DealLawyers.com Blog

April 25, 2017

Earnouts: Be Ambiguous, Get Sued. Be Explicit, Get Sued.

Earnouts always seem like such a good idea at the time.  This K&E memo is a reminder of just what a post-closing mess they frequently turn out to be.  The memo looks at two recent Delaware cases – Chancellor Bouchard’s decision in Shareholder Representative Services v. Gilead Sciences (which I blogged about a few weeks ago) & Vice Chancellor Laster’s decision in Shareholder Representative Services v. Valeant.  The cases illustrate that when it comes to earnouts, there are all kinds of ways to get into trouble.

The trouble with the Gilead case was the use of an ambiguous term to define a contractual payment milestone. That ambiguity compelled the Chancellor to look at extrinsic evidence in order to interpret the term’s meaning.  Here’s the key takeaway from that decision:

The lesson for buyers and sellers is to leave no room for ambiguity as to what type of approval satisfies a milestone.
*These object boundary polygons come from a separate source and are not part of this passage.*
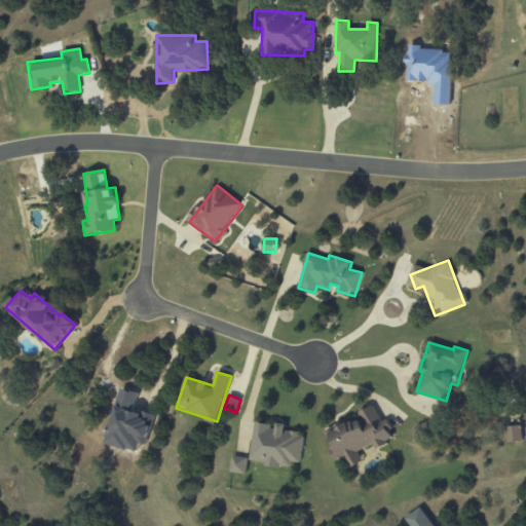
[(323,431),(337,459),(344,456),(350,468),(364,461),(358,451),(373,444),(376,449),(396,439),(386,419),(381,421),(373,405),(359,413),(362,419),(353,423),(350,418),(323,431)]
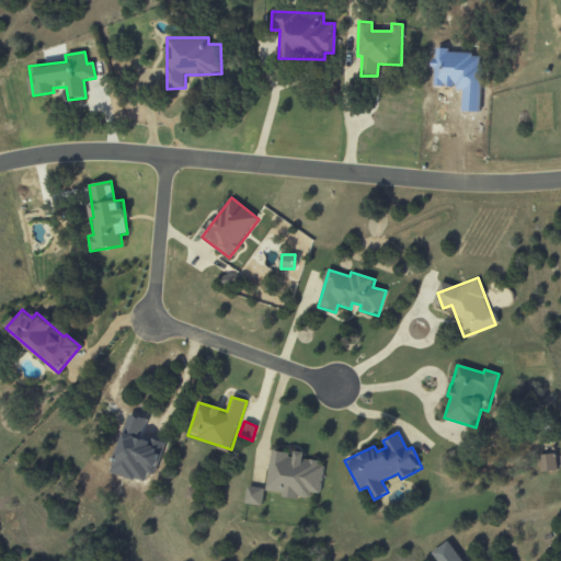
[(320,494),(323,462),(304,460),(305,453),(295,451),(295,455),(271,451),(266,493),(310,499),(310,493),(320,494)]
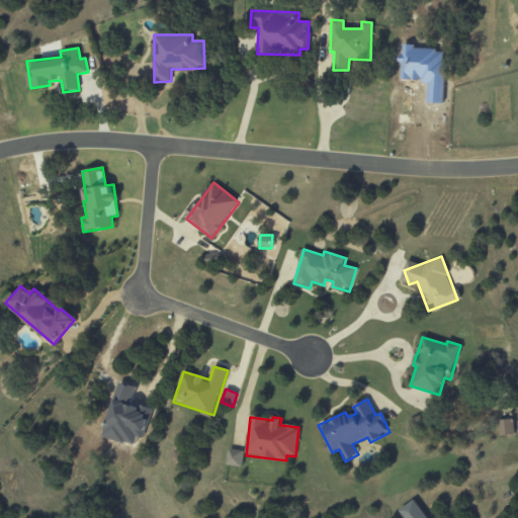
[(499,435),(514,434),(513,420),(499,420),(499,435)]
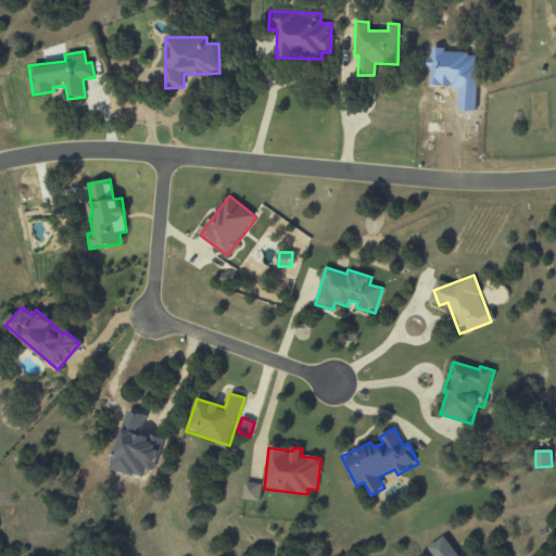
[(260,502),(262,484),(245,482),(243,500),(260,502)]
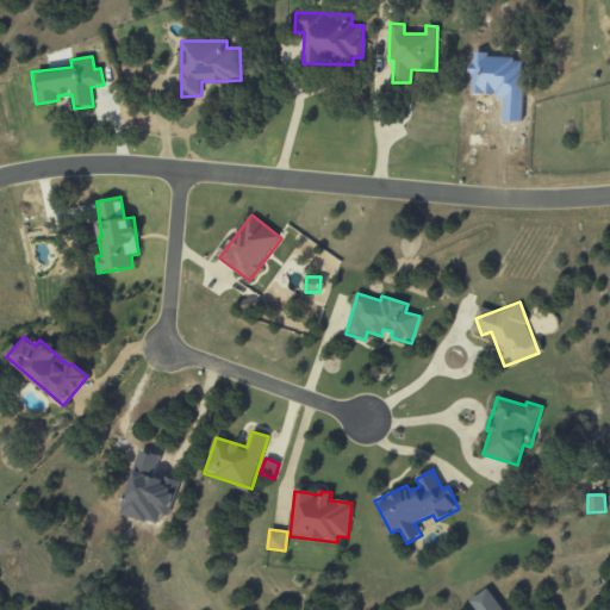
[(477,609),(503,609),(490,589),(471,599),(477,609)]
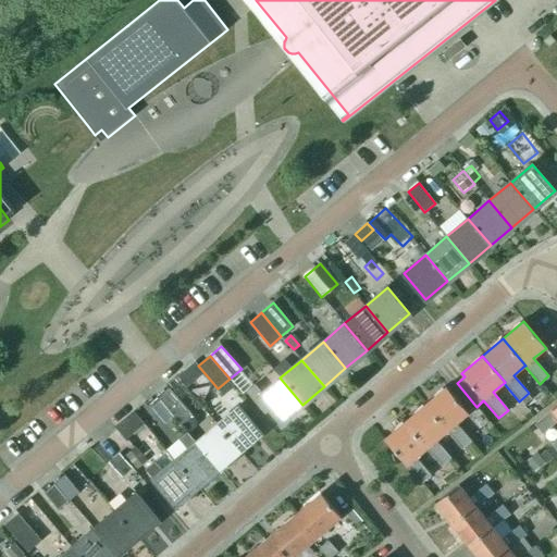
[(302,405),(280,378),(259,396),(281,423),(302,405)]
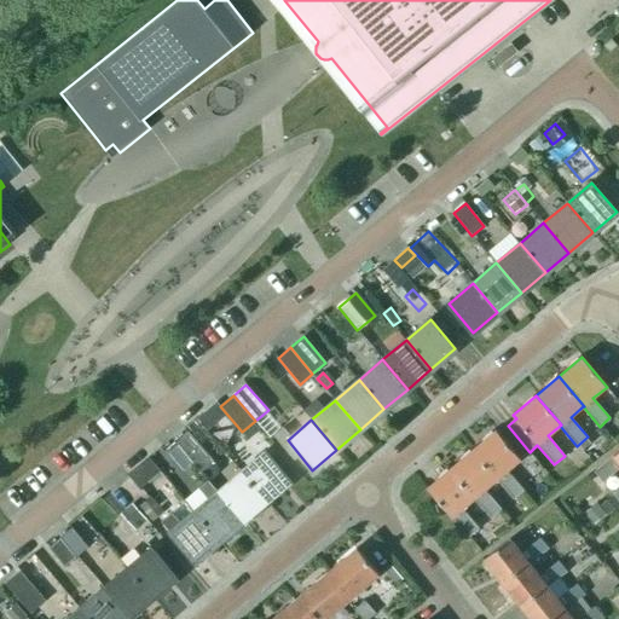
[(508,470),(530,452),(508,426),(498,433),(496,429),(475,447),(518,497),(525,491),(513,476),(513,478),(508,470)]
Both industry and colloquial terms used in defining a milestone (on the assumption of “everyone knows what we mean here”) are susceptible to misinterpretation when litigated years later.

Parties may want to use clear examples in the contract itself (e.g., under a “for the sake of clarity…” introduction) of what will, and what will not, satisfy the milestone. Also, in case a court determines that a contract is ambiguous, parties should ensure that documents outside the agreement, like summaries for boards, term sheets, pre-contract letters of intent, etc., don’t shorthand the description of the milestones and are instead very clear on the intended hurdle.

That makes sense.  But will this approach keep you out of trouble with earnouts?  Based on the court’s approach in Valeant, maybe not.  That case involved explicit provisions laying out what the buyer’s post-closing efforts obligations were when it came to causing the earnout to be triggered – but that still wasn’t enough to keep the buyer out of hot water:

The agreement did have fairly developed and explicit definitions of the required post-closing diligent efforts from the buyer, delineating both general standards for the required efforts plus four specific requirements on matters like minimum spending and staffing. The sellers alleged that the buyer’s high pricing of the acquired product, while not contrary to any of the general standards or specific requirements, violated the implied covenant of good faith by being unreasonable and therefore causing sales to be lower than anticipated.  The court acknowledged that the contractual provisions were detailed and even covered “commercialization”  of the product.

In spite of that, the court held that it could not dismiss an argument that pricing was separate from commercialization (stating that that term “maps imperfectly onto the idea of pricing”), therefore leaving room for an implied covenant claim arising out of the buyer’s pricing decisions. The court made a similar finding about the buyer’s decision to sell the product through a particular pharmacy channel.

The memo recommends that the best way to minimize the risk of controversy is to be as clear and specific as possible in drafting payment milestones and efforts obligations.  To reduce the risk of judicial gap filling through an implied covenant of good faith, it also suggests that the parties “may wish to err on the side of over-inclusiveness and repetition” – and also include language indicating that the explicit terms of the contract are intended to override any such implied covenant.